Run the experiment and monitor the results

To start the AutoML experiment, click Start AutoML. The experiment starts to run, and the AutoML training page appears. To refresh the runs table, click Refresh button.

View experiment progress

From this page, you can:

  • Stop the experiment at any time.
  • Open the data exploration notebook.
  • Monitor runs.
  • Navigate to the run page for any run.

With Databricks Runtime 10.1 ML and above, AutoML displays warnings for potential issues with the dataset, such as unsupported column types or high cardinality columns.

Note

Databricks does its best to indicate potential errors or issues. However, this may not be comprehensive and may not capture the issues or errors you may be searching for.

To see any warnings for the dataset, click the Warnings tab on the training page or the experiment page after the experiment completes.

AutoML warnings

View results

When the experiment completes, you can:

  • Register and deploy one of the models with MLflow.
  • Select View notebook for best model to review and edit the notebook that created the best model.
  • Select View data exploration notebook to open the data exploration notebook.
  • Search, filter, and sort the runs in the runs table.
  • See details for any run:
    • The generated notebook containing source code for a trial run can be found by clicking into the MLflow run. The notebook is saved in the Artifacts section of the run page. You can download this notebook and import it into the workspace, if downloading artifacts is enabled by your workspace administrators.
    • To view the run results, click in the Models column or the Start Time column.
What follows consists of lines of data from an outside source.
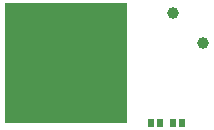
<source format=gbr>
G04 start of page 16 for group -4014 idx -4014 *
G04 Title: (unknown), bottompaste *
G04 Creator: pcb 4.2.0 *
G04 CreationDate: Fri Jun 19 09:17:45 2020 UTC *
G04 For: commonadmin *
G04 Format: Gerber/RS-274X *
G04 PCB-Dimensions (mil): 6000.00 5000.00 *
G04 PCB-Coordinate-Origin: lower left *
%MOIN*%
%FSLAX25Y25*%
%LNBOTTOMPASTE*%
%ADD58C,0.0394*%
%ADD57C,0.0001*%
G54D57*G36*
X55734Y5877D02*X53766D01*
Y3123D01*
X55734D01*
Y5877D01*
G37*
G36*
X58882D02*X56914D01*
Y3123D01*
X58882D01*
Y5877D01*
G37*
G36*
X63160D02*X61192D01*
Y3123D01*
X63160D01*
Y5877D01*
G37*
G36*
X66308D02*X64340D01*
Y3123D01*
X66308D01*
Y5877D01*
G37*
G54D58*X62250Y41000D03*
X72250Y31000D03*
G54D57*G36*
X6250Y44500D02*Y4500D01*
X46750D01*
Y44500D01*
X6250D01*
G37*
M02*

</source>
The run page appears, showing information about the trial run (such as parameters, metrics, and tags) and artifacts created by the run, including the model. This page also includes code snippets that you can use to make predictions with the model.

To return to this AutoML experiment later, find it in the table on the Experiments page. The results of each AutoML experiment, including the data exploration and training notebooks, are stored in a databricks_automl folder in the home folder of the user who ran the experiment.

Register and deploy a model

You can register and deploy your model with the AutoML UI:

  1. Select the link in the Models column for the model to register. When a run completes, the top row is the best model (based on the primary metric).
  2. Select register model button to register the model in Model Registry.
  3. Select Models Icon Models in the sidebar to navigate to the Model Registry.
  4. Select the name of your model in the model table.
  5. From the registered model page, you can serve the model with Model Serving.

No module named ‘pandas.core.indexes.numeric

When serving a model built using AutoML with Model Serving, you may get the error: No module named 'pandas.core.indexes.numeric.

This is due to an incompatible pandas version between AutoML and the model serving endpoint environment. You can resolve this error by running the add-pandas-dependency.py script. The script edits the requirements.txt and conda.yaml for your logged model to include the appropriate pandas dependency version: pandas==1.5.3

  1. Modify the script to include the run_id of the MLflow run where your model was logged.
  2. Re-registering the model to the MLflow model registry.
  3. Try serving the new version of the MLflow model.